Nara, ponownie Kobe i Osaka

Dzisiejsze pierwsze słowo tytulowe nie znaczy, że żegnamy się. Nara to miasto położone 35 km od Kyoto. Dojechaliśmy tam lokalnym YR Nara Line, wersją Rapid czyli szybszą. Nara to przede wszystkim duża liczba świątyń buddyjskich i szintoistycznych. Pogoda była dzisiaj podobna do wczorajszej, z odrobinę większymi opadami. Na to już zupełnie nie mamy wpływu, przesuwający się z kierunku Tajwanu na północ tajfun obejmuje częściowo wschodnie wybrzeże Japonii, stąd te opady. Mapy pokazują, że jutro będzie już bardziej na północy a my wybieramy się w długą, ponad 600 kilometrową podróż na południe do Kagoshimy, gdzie liczymy na lepszą pogodę. Wyprzedzam trochę nasze plany, gdyż piszę w trakcie podróży pociągiem, to wszystko dla Was drodzy czytelnicy abyście jak najszybciej mieli nasze relacje z każdego dnia. To tyle na teraz. O tym co jutro, będzie jutro :)
W Nara, jak wszędzie tutaj zachwyca nas organizacja, wszystko jest uporzadkowane, dokładnie opisane a na każdym kroku można spotkać osobę gotową do pomocy. Ze względu na dużą liczbę świątyń w tym miejscu działa lokalna komunikacja między atrakcyjnymi punktami miasta. Można kupić całodzienny bilet, który sam w sobie wygląda ładnie  (jest na zdjęciu w albumie) i przemieszczać się jak to lubi. Podzieliliśmy się na kilka mniejszych grup i każdy w swoim tempie, odkrywaliśmy uroki tego miejsca. Z częścią pozostałej grupy umówiliśmy na na 17-tą w Kobe, na dworcu, wracamy tam na steki, o których wczoraj pisałem. Jesteśmy w trakcie drogi, piszę w podróży, siedzimy w pociągu, jest prawie pusty przed chwilą przyszła Pani, inna pasażerka - Japonka i to co zrobiła z siedzeniem w wagonie spowodowalo nasze szczere zdziwienie.
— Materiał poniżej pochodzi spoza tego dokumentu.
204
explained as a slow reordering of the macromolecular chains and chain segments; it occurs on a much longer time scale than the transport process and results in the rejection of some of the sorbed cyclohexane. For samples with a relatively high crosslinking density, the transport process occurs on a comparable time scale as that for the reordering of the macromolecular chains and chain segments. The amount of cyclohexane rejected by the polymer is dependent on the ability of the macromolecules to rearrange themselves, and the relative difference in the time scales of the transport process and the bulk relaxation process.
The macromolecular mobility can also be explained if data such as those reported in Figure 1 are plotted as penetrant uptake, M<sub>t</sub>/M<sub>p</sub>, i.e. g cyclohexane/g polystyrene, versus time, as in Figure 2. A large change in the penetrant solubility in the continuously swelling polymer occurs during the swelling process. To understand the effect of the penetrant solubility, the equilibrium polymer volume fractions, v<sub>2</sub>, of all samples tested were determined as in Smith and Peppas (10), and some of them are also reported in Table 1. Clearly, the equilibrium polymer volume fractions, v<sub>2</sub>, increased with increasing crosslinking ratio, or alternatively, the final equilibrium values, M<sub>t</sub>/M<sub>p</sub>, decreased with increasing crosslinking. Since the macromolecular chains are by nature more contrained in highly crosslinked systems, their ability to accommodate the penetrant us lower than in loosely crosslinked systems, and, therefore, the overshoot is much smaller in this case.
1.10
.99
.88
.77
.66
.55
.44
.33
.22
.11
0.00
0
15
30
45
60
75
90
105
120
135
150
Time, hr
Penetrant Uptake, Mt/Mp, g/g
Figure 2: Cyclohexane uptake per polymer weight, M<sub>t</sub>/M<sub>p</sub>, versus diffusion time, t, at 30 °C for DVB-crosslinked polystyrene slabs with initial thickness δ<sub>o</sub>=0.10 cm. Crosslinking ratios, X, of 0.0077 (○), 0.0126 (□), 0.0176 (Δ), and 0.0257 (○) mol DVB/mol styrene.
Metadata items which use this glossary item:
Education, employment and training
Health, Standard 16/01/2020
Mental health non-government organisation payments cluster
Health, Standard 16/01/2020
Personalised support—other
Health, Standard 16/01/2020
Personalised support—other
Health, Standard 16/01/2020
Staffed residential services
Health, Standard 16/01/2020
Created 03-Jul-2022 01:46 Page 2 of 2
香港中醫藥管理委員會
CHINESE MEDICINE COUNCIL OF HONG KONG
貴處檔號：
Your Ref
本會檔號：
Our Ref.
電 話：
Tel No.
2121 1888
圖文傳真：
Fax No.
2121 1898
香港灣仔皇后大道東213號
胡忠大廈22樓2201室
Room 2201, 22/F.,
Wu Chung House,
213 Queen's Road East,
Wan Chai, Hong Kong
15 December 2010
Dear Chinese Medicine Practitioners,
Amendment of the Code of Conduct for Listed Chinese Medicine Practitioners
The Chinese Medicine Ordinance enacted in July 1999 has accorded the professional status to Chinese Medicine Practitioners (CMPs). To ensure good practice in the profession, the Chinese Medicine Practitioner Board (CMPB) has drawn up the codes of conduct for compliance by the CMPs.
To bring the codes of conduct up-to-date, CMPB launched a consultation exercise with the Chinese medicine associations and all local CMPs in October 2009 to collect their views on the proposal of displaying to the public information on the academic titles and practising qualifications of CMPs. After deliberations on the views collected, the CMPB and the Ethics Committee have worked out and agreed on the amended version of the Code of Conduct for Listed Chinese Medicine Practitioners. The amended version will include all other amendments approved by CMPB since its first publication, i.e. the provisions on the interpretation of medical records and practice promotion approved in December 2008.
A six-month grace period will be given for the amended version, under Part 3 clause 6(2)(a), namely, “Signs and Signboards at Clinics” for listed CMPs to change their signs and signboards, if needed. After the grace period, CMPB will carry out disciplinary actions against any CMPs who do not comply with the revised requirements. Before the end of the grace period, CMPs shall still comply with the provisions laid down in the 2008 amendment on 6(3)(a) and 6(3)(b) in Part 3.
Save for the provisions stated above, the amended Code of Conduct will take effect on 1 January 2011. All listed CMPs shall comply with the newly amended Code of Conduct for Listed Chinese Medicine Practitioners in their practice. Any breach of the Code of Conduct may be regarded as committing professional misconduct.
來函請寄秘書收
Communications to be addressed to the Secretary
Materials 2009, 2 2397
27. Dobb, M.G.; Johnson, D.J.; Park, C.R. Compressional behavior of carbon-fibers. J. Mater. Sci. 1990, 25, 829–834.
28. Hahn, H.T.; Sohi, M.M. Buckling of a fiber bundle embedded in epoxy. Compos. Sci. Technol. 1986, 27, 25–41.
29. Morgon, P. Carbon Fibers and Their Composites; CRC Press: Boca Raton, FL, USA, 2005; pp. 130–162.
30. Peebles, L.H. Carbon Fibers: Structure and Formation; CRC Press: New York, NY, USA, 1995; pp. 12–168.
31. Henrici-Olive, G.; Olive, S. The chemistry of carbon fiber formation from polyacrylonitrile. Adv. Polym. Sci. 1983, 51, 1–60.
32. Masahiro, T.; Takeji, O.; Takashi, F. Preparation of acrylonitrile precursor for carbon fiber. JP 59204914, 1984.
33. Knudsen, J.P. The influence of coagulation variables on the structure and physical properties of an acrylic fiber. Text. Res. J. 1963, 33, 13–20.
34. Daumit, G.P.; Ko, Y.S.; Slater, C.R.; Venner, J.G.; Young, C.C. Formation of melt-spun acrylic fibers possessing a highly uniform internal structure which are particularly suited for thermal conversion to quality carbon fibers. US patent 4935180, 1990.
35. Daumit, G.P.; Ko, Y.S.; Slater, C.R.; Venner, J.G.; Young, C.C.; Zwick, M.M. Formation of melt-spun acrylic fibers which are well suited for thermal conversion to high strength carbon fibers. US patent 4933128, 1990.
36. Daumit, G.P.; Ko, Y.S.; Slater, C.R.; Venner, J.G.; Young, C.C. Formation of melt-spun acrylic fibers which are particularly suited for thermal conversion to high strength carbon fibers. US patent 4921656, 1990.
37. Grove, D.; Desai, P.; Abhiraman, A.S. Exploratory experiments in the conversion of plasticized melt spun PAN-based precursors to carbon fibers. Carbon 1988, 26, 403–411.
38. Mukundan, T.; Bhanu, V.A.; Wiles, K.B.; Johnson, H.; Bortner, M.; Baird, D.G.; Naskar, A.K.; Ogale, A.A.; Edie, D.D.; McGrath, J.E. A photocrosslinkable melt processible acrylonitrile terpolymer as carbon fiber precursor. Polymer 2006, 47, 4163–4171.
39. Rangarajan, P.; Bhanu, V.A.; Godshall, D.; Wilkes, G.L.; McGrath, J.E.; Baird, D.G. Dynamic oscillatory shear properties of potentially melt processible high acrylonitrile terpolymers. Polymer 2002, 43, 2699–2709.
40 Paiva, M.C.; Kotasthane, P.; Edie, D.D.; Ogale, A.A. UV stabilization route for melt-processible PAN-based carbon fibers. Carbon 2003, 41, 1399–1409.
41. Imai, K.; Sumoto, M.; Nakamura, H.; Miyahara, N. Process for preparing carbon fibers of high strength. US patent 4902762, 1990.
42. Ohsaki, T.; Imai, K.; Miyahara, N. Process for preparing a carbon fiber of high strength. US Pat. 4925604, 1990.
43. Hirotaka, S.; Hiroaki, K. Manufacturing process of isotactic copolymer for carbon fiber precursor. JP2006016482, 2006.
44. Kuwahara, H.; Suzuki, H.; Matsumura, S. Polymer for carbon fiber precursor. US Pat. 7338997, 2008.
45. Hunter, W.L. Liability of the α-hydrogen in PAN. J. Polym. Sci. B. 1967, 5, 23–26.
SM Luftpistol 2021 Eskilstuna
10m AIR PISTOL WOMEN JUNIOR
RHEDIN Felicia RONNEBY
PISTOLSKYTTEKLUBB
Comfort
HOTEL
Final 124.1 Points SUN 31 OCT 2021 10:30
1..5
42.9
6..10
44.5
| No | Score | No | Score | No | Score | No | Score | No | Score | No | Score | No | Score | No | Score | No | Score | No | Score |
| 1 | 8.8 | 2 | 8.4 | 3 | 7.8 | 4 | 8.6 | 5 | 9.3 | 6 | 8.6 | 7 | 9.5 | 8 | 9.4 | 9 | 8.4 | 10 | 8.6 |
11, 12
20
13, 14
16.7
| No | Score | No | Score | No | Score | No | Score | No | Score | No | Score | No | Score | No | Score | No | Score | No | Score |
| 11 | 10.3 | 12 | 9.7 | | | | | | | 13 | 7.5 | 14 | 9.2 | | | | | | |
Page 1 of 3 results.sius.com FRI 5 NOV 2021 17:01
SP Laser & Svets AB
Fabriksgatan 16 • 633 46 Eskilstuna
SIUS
Okazało się, że w japońskich pociągach można dowolnie kształtować sobie przestrzeń do siedzenia. Samemu ustalić kierunek siedzeń do kierunku jazdy a także przebudować siedziska w sposób wygodny dla dwóch lub czterech osób. Mówiłem, że organizacja wszystkiego tutaj może zadziwić. Ciekawe co jeszcze nas zaskoczy.
Kiedy dotarliśmy do Kobe po chwili byliśmy w komplecie. Wszyscy, którzy mieli ochotę na "steki z Kobe" o 17-tej spotkali się w umówionym miejscu - pod ciastkarnią. Chwilę później byliśmy już w upatrzonej wcześniej restauracji. Steki spełniły nasze oczekiwania, były pyszne. Szkoda, że nie możecie skosztować ale chociaż są do zobaczenia w naszym albumie.
Czas w restauracji spędziliśmy wspaniale, jedynie za oknem widzieliśmy coraz bardziej wzmagający się deszcz i wiatr. Możecie o tym usłyszeć nawet w naszej TV, obok wybrzeża Japonii przechodzi tajfun a Kobe jest miastem leżącym najbliżej morza stąd najbardziej to odczuwalne. Kiedy wyszliśmy na zewnątrz okazało się, że jest naprawdę niebezpiecznie. Kiedy widzi się latające w powietrzu neony i fragmenty reklam nie jest wesoło. Do dworca mieliśmy blisko ale i tak było to coś co zapewniło nam dawkę adrenaliny. Na dworcu pierwszą uwagę zwróciły nam wypełnione napisami w czerwonym kolorze ekrany. Okazało się, że z powodu tajfunu zdarzył się wypadek i nie kursują pociagi YR. Na szczęście transport i nie tyko są tu na bardzo wysokim poziomie i mogliśmy skorzystać z linii superexpresów Shinkansen - one jeździły, chociaż też miały opóźnienia. Mieliśmy szczęście z przesiadką w Osace dwoma Shinkansenami dojechaliśmy do Kyoto. Kobe leży niby tylko 60 kilometrów stąd jedank nie byłoby fajnie utknąć tam na dworcu.
Jesteśmy już w hotelu i wszystko u nas w porządku, wszyscy dotarli na miejsce. Jutro liczymy na lepszą pogodę, ponadto przed nami dzień w podróży. Do zobaczenia na blogu, w naszym albumie i u Jacka.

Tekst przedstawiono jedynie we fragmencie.